* **Data extract**
= Beginning of Section =
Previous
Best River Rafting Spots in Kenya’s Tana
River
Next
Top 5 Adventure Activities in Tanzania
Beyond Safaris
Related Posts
= End of Section =
= Beginning of Section =
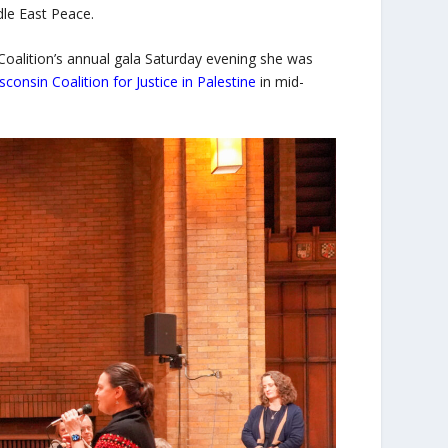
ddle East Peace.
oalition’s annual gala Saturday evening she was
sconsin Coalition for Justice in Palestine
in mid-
= End of Section =
Show each of the lines above that contains the string "River". Case counts.

* **Reply to the task**
Best River Rafting Spots in Kenya’s Tana
River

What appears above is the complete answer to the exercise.